Thursday, November 12, 2009

Local Paper Won't Play Ball With Police's Managed News Service

"It's a national form and the purpose of it is to ensure that the material they gather is used for the right purpose, and not used for some later story which is totally unrelated." So says a spokesman from Essex Constabulary as he describes an indemnity form used by the force which local media organisations were asked to sign before being giving access to a police photocall at a recently-discovered huge cannabis factory.

Although most media organisations signed the form, the Epping Forest Guardian declined to do so and was therefore barred from the photocall. Among other things, the indemnity form asked media companies to guarantee that material would not be "archived" for future use and would be used only in connection with the immediate "purpose" of the photocall. It also asked them to give an undertaking that no material would be used in a way that was "detrimental" to the Essex Constabulary.

Local editor Anthony Longden responds: "Our policy on indemnity forms is certainly nothing new - we don't sign them because they make what we consider to be unreasonable demands, and we prefer to protect our independence and our journalistic material."

The paper's refusal to sign resulted in it being initially denied access to the location , a fact that a police spokesman commented on: "I am aware that some have refused to sign it but they have missed out on a major opportunity. For this particular newspaper, it was probably their main story for this week's edition."
The paper subsequently found out the location of the factory and has run several stories on the events there.
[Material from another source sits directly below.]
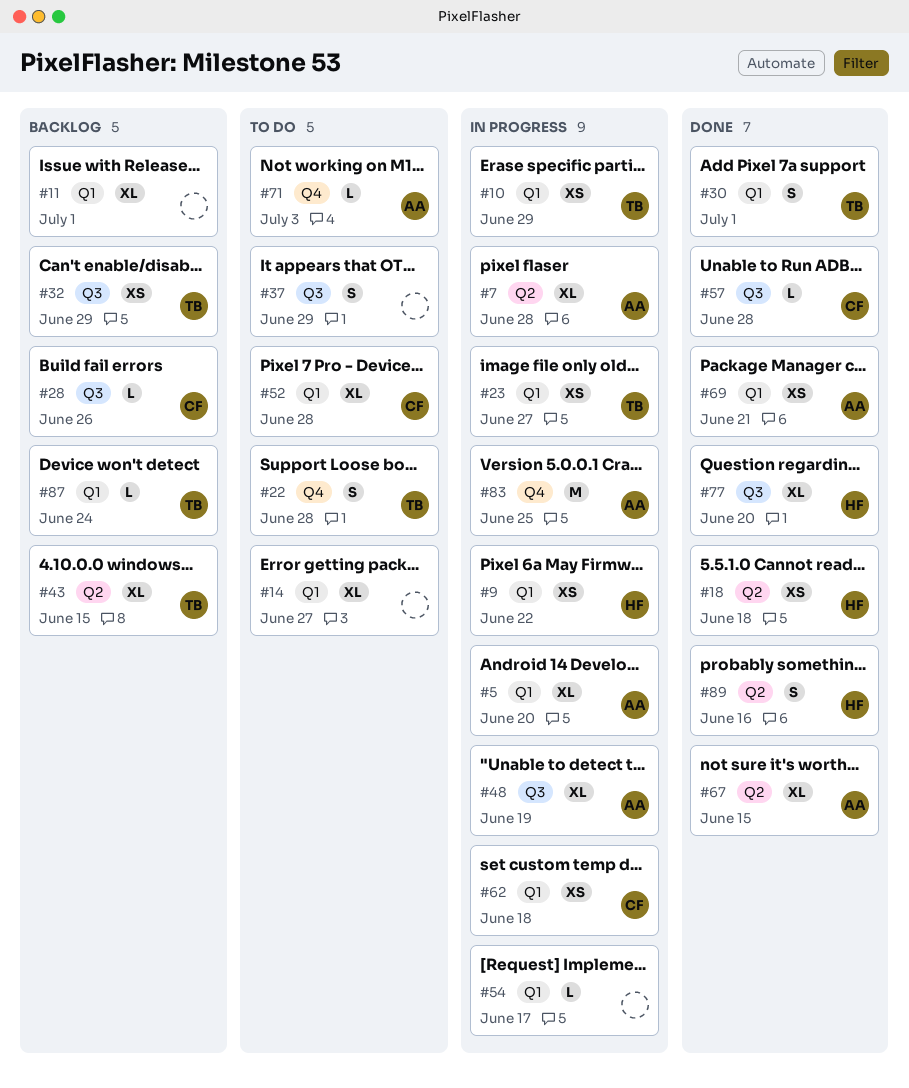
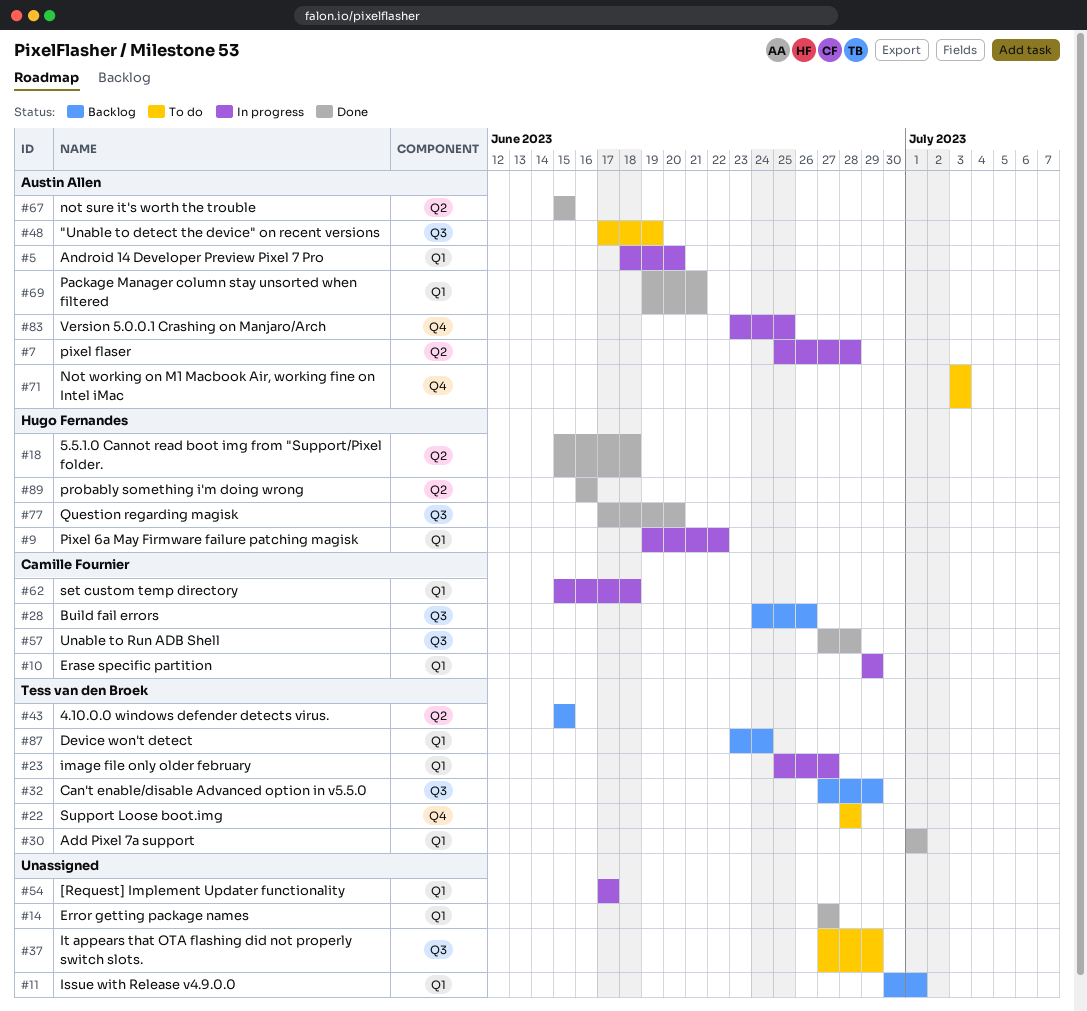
#10, owner: Tess van den Broek -> Camille Fournier
#14, status: To do -> Done
#48, status: In progress -> To do
#52: present -> none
The police's attempt to manage this piece of news is regrettable and reflects an unhealthy trend towards curbing freedom of the press. It is unreasonable in a free society that the state/police should be allowed to determine the "purpose" of a news story or proscribe how it should be used in the future.

It's hard enough running a local newspaper these days. The Guardian are therefore to be especially commended for refusing to go along with this attempt by the police to manage the news. Essex police should stop using these indemnity forms and stop trying to control the media in this way.

I appreciate that Thomas Jefferson is not one often quoted this side of the Atlantic. On this matter, however, he has much to to say:

"I would rather be exposed to the inconveniences attending too much liberty than those attending too small a degree of it."


"Information is the currency of democracy."